# About this task
Copy out word for word the part of the forum thread on lighting models below that falls between "Batteries do need" and "my own build!", inclusive.

# Document excerpt
|---|

Posted: Thu Oct 20, 2016 5:03 am
by Captain Martin
Hi guys, I have built many models in the past but I have not put lighting in one yet. I'm not sure where to start or what to use. I will be building the Polar Lights 1/1000 Reliant and thought it might be a good idea to ask someone for some advice. Thanks.

Re: How do I start lighting models

Posted: Fri Oct 21, 2016 6:33 am
by trekriffic
Lighting is a great way to add realism to your models. It can be done fairly cheaply too if all you want is to light up the windows and the engines. Now if you want to add flashing formation and strobe lights it can start to get more expensive. Really the starting point is how much do you want to spend? Tenacontrols makes a small flasher board for about 40 bucks that can handle both your strobe and formation light flash rates. You'll want to get some small Cool White LED's (and some orange and blue ones for the impulse and warp engines) for placing in the saucer to illuminate the windows, they are fairly cheap too, like, less than 20 bucks thru online retailers. You'all need some resistors too to drop the voltage down from your power source so as not to burn out your LEDs. You'll need some fine gauge wire and a soldering tool to solder all your connections. Before buying the resistors you need to determine what impedance (ohms) you need and that will be based on the voltage coming from your power source. You can use batteries or a wall adapter. An external battery box provides portability but eventually the batteries will need to be replaced. Wall adapters convert 110V AC to 6, 9, or 12V DC current but you need to have a wall outlet nearby or a power strip. There are online calculators that will diagram your whole circuit depending on your voltage and number of LEDs in each circuit. So tell us what you want to see lit up and we can go from there.

Re: How do I start lighting models

Posted: Fri Oct 21, 2016 1:36 pm
by Moongrim
Starship Modeler has a nice bit of info on the subject:
Scroll down to lighting and electronics.

And on Instructables. ... ic-Models/

Batteries do need replacing, but you can always incorporate the battery housing module in some easily accessed part of the model or stand.

Re: How do I start lighting models

Posted: Fri Oct 21, 2016 2:18 pm
by MSgtUSAFRet
Captain Martin,

These guys are wizards at lighting and, after following some very detailed builds, I was able to copy what they did in my own build!

|---|

# Records shown
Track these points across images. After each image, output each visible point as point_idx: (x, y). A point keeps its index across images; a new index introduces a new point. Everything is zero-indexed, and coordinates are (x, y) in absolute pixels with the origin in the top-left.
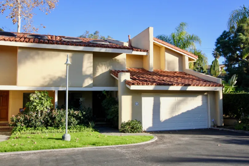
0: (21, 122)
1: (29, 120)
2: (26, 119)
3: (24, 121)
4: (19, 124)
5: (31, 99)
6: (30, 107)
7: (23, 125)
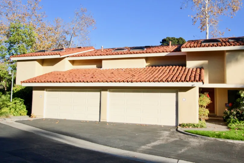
0: (234, 116)
1: (242, 114)
2: (238, 113)
3: (236, 115)
4: (231, 117)
5: (241, 96)
6: (241, 103)
7: (235, 118)
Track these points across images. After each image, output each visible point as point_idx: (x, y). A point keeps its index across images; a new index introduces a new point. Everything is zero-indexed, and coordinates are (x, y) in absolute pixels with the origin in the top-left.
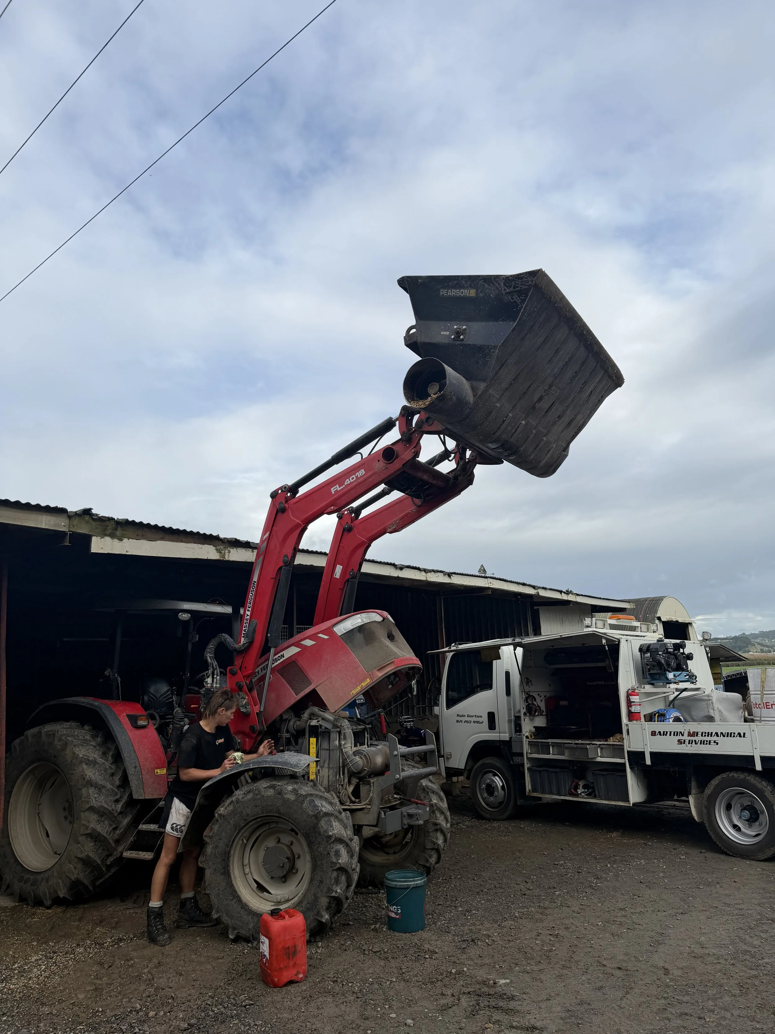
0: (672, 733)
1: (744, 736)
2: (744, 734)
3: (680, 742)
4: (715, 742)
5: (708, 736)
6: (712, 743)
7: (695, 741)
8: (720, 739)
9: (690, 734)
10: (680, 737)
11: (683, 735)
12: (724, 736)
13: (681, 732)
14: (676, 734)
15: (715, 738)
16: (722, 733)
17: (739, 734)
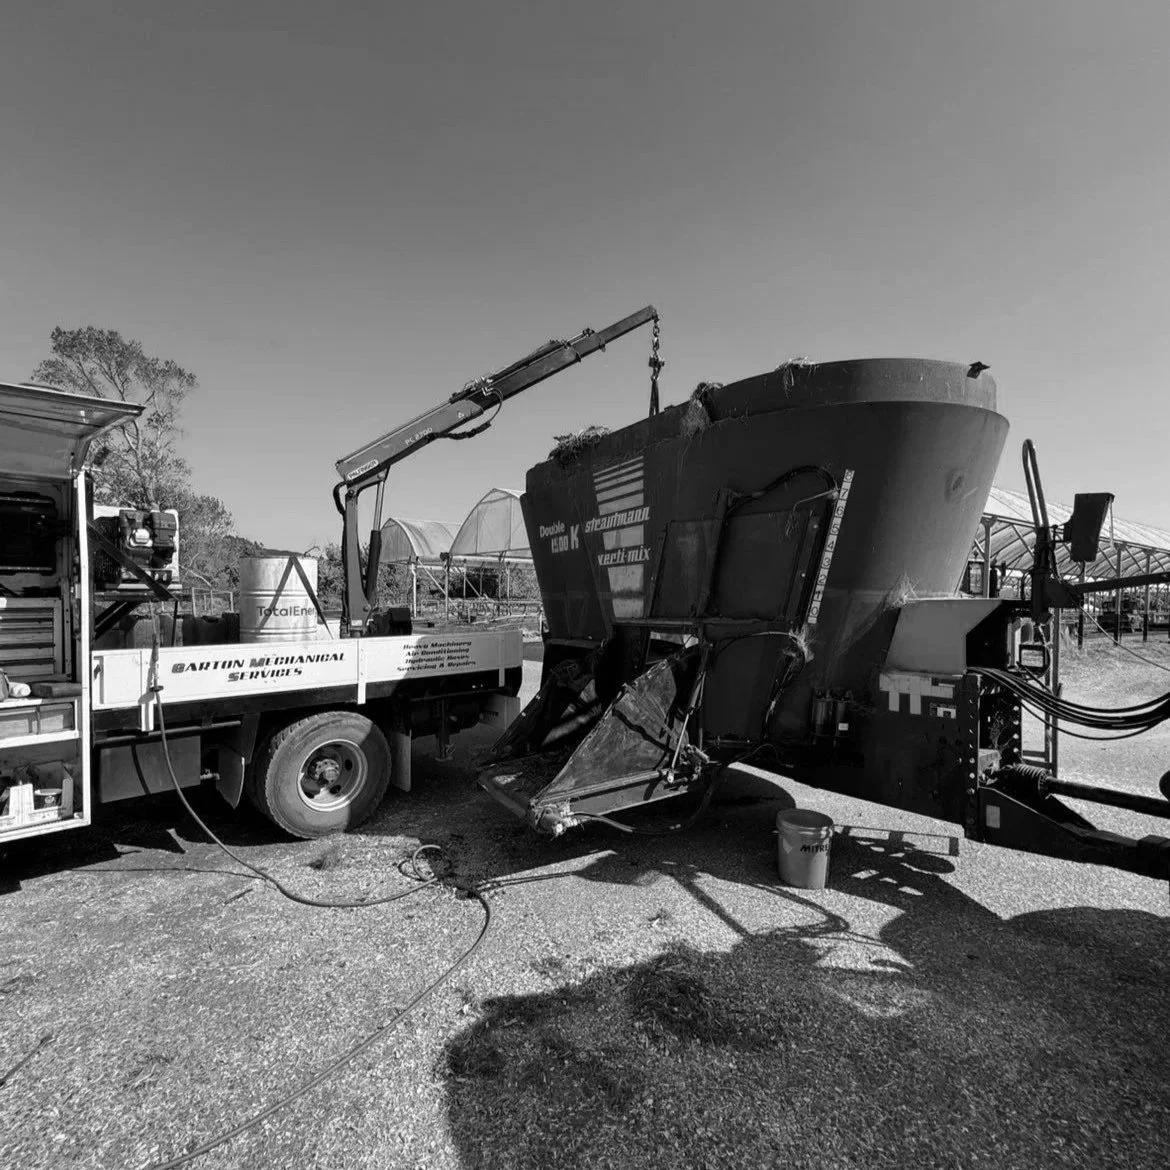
0: (220, 665)
1: (341, 658)
2: (342, 655)
3: (233, 677)
4: (296, 671)
5: (286, 662)
6: (292, 672)
7: (263, 673)
8: (305, 666)
9: (254, 663)
10: (236, 669)
11: (240, 666)
12: (312, 661)
13: (237, 662)
14: (226, 665)
15: (298, 665)
16: (309, 657)
17: (335, 656)
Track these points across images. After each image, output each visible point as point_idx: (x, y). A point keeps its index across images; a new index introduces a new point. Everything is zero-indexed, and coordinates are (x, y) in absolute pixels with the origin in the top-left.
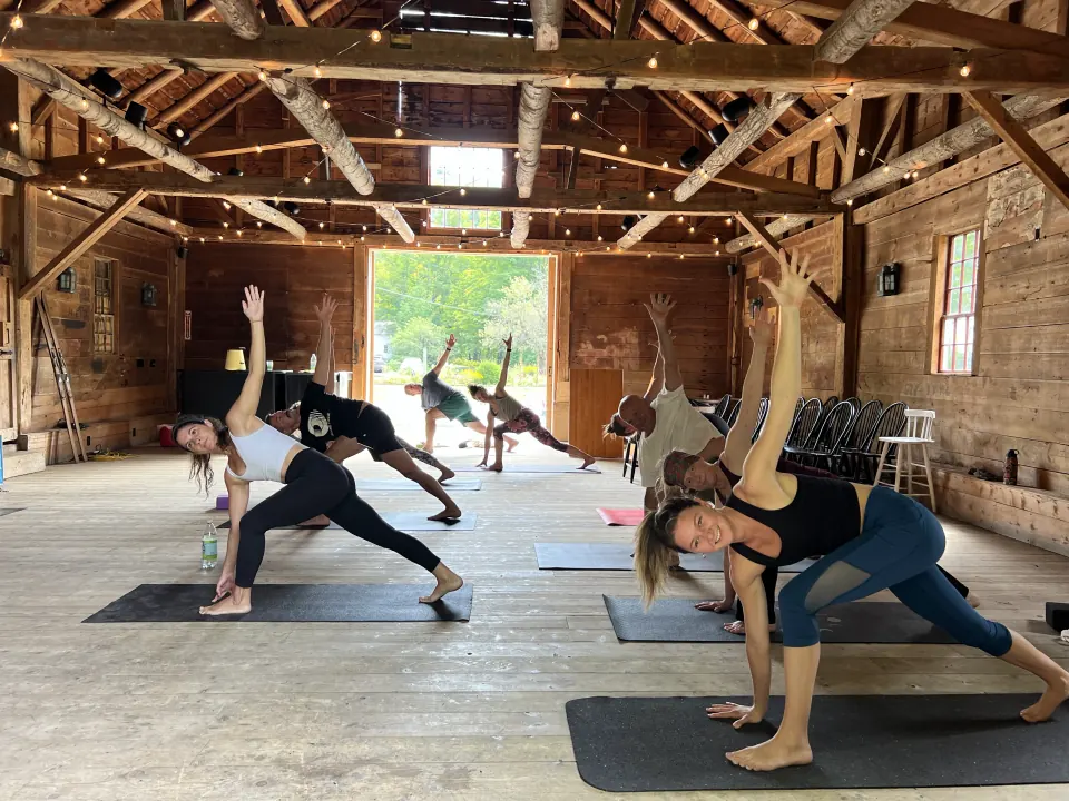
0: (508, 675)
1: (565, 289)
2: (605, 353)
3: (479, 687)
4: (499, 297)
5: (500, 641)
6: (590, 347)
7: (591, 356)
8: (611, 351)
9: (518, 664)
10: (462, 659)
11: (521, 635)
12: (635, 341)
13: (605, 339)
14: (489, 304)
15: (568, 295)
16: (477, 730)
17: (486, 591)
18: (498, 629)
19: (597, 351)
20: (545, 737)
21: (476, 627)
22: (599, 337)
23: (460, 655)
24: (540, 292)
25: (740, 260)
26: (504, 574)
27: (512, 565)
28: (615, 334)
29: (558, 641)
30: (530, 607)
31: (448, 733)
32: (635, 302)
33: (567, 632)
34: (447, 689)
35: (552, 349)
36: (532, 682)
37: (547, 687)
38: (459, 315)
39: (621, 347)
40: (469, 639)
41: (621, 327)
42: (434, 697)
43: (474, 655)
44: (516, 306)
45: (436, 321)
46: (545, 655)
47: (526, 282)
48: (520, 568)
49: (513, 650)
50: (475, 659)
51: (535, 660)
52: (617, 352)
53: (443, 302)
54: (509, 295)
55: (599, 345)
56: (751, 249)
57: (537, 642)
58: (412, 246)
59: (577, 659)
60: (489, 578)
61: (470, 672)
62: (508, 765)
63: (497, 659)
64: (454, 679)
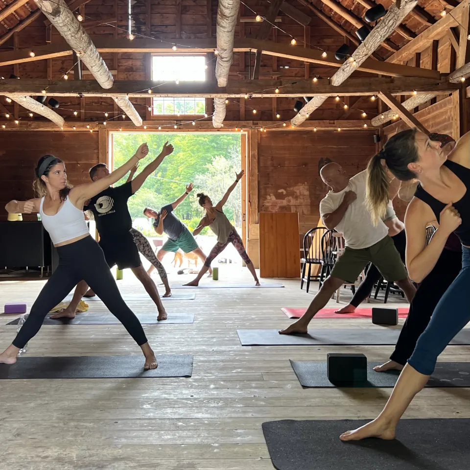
0: (221, 408)
1: (253, 156)
2: (284, 202)
3: (200, 415)
4: (203, 172)
5: (214, 388)
6: (273, 198)
7: (274, 205)
8: (289, 201)
9: (228, 403)
10: (186, 399)
11: (229, 384)
12: (307, 193)
13: (285, 192)
14: (197, 177)
15: (256, 161)
16: (199, 440)
17: (202, 359)
18: (211, 381)
19: (279, 201)
20: (250, 444)
21: (196, 380)
22: (280, 191)
23: (185, 397)
24: (235, 167)
25: (383, 132)
26: (215, 348)
27: (220, 344)
28: (292, 189)
29: (255, 388)
30: (235, 368)
31: (178, 442)
32: (306, 164)
33: (262, 383)
34: (177, 416)
35: (245, 201)
36: (238, 412)
37: (250, 415)
38: (175, 185)
39: (297, 198)
40: (191, 387)
41: (296, 184)
42: (168, 422)
43: (195, 396)
44: (218, 178)
45: (158, 191)
46: (247, 396)
47: (223, 159)
48: (226, 345)
49: (223, 393)
50: (195, 399)
51: (240, 399)
52: (293, 202)
53: (163, 177)
54: (211, 169)
55: (280, 196)
56: (390, 122)
57: (241, 389)
58: (141, 129)
59: (272, 398)
60: (204, 351)
61: (193, 407)
62: (222, 461)
63: (212, 399)
64: (181, 411)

|---|

# Completed exercise
Batteries do need replacing, but you can always incorporate the battery housing module in some easily accessed part of the model or stand.

Re: How do I start lighting models

Posted: Fri Oct 21, 2016 2:18 pm
by MSgtUSAFRet
Captain Martin,

These guys are wizards at lighting and, after following some very detailed builds, I was able to copy what they did in my own build!